Impact of AI on software developers

This research area involves exploring how programmers use and perceive AI assistants, identifying the challenges they face and the benefits these tools bring, to better align AI with the real-world needs of developers.

Quality of Human-AI interaction

Our efforts in this field include identifying, evaluating, and adjusting critical aspects of AI assistants' output, from correctness to understandability, while also ensuring these tools truly support developers in their tasks.

Federated compute

Federated learning for software engineering tasks

To effectively apply machine learning to software development requires vast, real-world codebase insights, and traditional centralized methodologies often compromise data privacy. To tackle this, we're exploring federated learning techniques for efficient, privacy-preserving solutions.

Collaboration Opportunities

We are open to collaborate with other researchers from both academia and industry.

The topics below are particularly interesting to us at the moment.

Integration of project-level knowledge into the models

During our work on Long Code Arena, we prepared a set of six benchmarks that require models to operate with project-level context in different settings. The benchmarks include:

We have already prepared baseline solutions for all benchmarks. We are deeply interested in various approaches to progress on these benchmarks, such as RAG, long-context models, agentic solutions, and other novel techniques to integrate project knowledge into your model.

We are happy to assist researchers who are willing to work on solving these benchmarks, by setting up everything related to running evaluation and baselines, as well as to assist with the data as needed.

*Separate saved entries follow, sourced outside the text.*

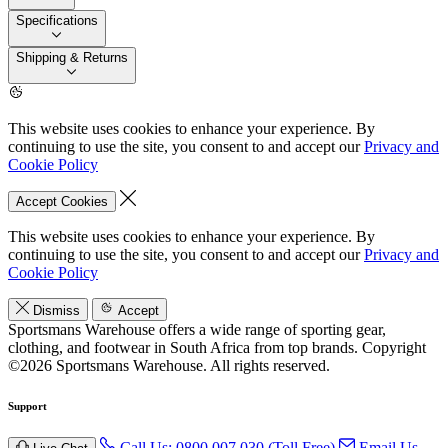
Specifications
Shipping & Returns
This website uses cookies to enhance your experience. By
continuing to use the site, you consent to and accept our
Privacy and
Cookie Policy
Accept Cookies
This website uses cookies to enhance your experience. By
continuing to use the site, you consent to and accept our
Privacy and
Cookie Policy
Dismiss
Accept
Sportsmans Warehouse offers a wide range of sporting gear,
clothing, and footwear in South Africa from top brands.
Copyright
©2026 Sportsmans Warehouse. All rights reserved.
Support
Call Us: 0800 007 030 (Toll Free)
Email Us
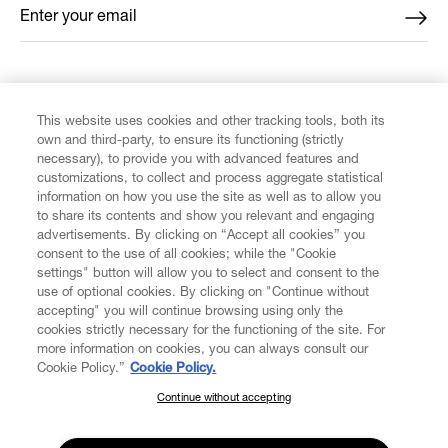
Enter your email
*
FIND US ON
This website uses cookies and other tracking tools, both its
own and third-party, to ensure its functioning (strictly
necessary), to provide you with advanced features and
customizations, to collect and process aggregate statistical
information on how you use the site as well as to allow you
to share its contents and show you relevant and engaging
CUSTOMER SERVICE
advertisements. By clicking on “Accept all cookies” you
consent to the use of all cookies; while the "Cookie
LEGAL
settings" button will allow you to select and consent to the
use of optional cookies. By clicking on "Continue without
accepting" you will continue browsing using only the
DIGITAL
cookies strictly necessary for the functioning of the site. For
more information on cookies, you can always consult our
Cookie Policy.”
Cookie Policy.
POLICY
Continue without accepting
SUBSCRIBE TO OUR NEWSLETTER
Join the Vivienne Westwood community and gain early access
ABOUT VIVIENNE WESTWOOD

Adapting tokenizers to new domains and projects

For LLMs, using the same tokenizer when changing domains may be suboptimal, and techniques for mitigating the issue already exist (1, 2).

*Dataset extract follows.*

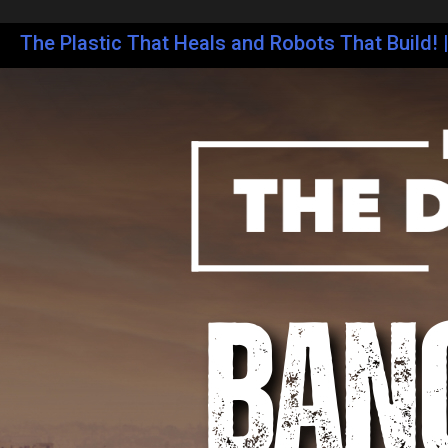
The Plastic That Heals and Robots That Build!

In the software engineering (SE) domain, the tokenizer can be adapted at least at two stages: (i) when focusing general models on a single programming language and (ii) when adapting models to work with a specific software project. We believe that tokenizer adaptation may reduce the inference cost, plus improve quality when working with the large codebases typical in SE.

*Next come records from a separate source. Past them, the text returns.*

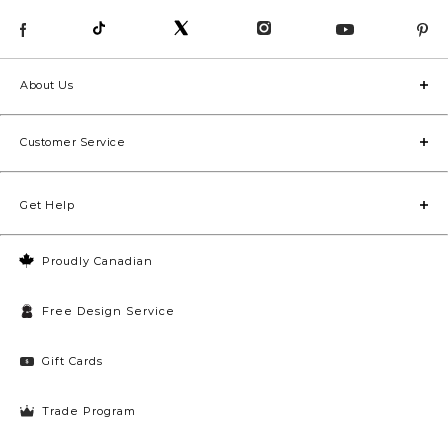
About Us
Customer Service
Get Help
Proudly Canadian
Free Design Service
Gift Cards
Trade Program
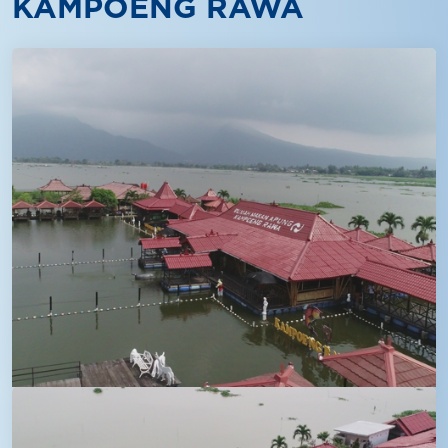
KAMPOENG RAWA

We invite researchers studying how to adapt tokenizers to collaborate on the above cases. From our side, we are ready to share the relevant datasets and help with evaluating approaches on proprietary code that the models have not seen during training.

Structured Code Generation

So that LLMs follow a specific generation format, we can use techniques such as structured text generation (see outlines as an example). This approach makes models follow a defined language grammar, guaranteeing that the output will comply with this grammar. The grammar is also simplistic, as it is used to produce correct JSONs or to follow basic regular expressions.

We can use the same approach to make models generate correct code for a given programming language. Moreover, we can enforce some additional checks, such as correctness of the generated API calls. This task, however, remains challenging from a technical perspective when it comes to structured code generation and raises many nuanced questions: What is the right way to sample from the model given the constraints? How can rollbacks be implemented in the presence of low-probable branches of generation?

We would be happy to assist researchers working on this by sharing the datasets and evaluation setups for tasks such as code completion and code generation, as well as by connecting them to folks in the Kotlin and other language teams.

Optimal settings for LLM-as-a-judge evaluation in ML4SE

LLM-as-a-judge is becoming increasingly popular, replacing the classical textual similarity metrics in various evaluation suites.

There are many different ways of using LLMs for evaluation, including pointwise or pairwise grading, probability estimation by sampling or directly converting from logits, and applying different assessment models.

Open questions remain, such as which setups researchers and practitioners should use when working on ML4SE tasks and what factors the setup depends on.

We would be happy to share our expertise in designing and conducting studies on metrics evaluation. Depending on the problem, we can also share groundtruth and/or generated examples for some datasets.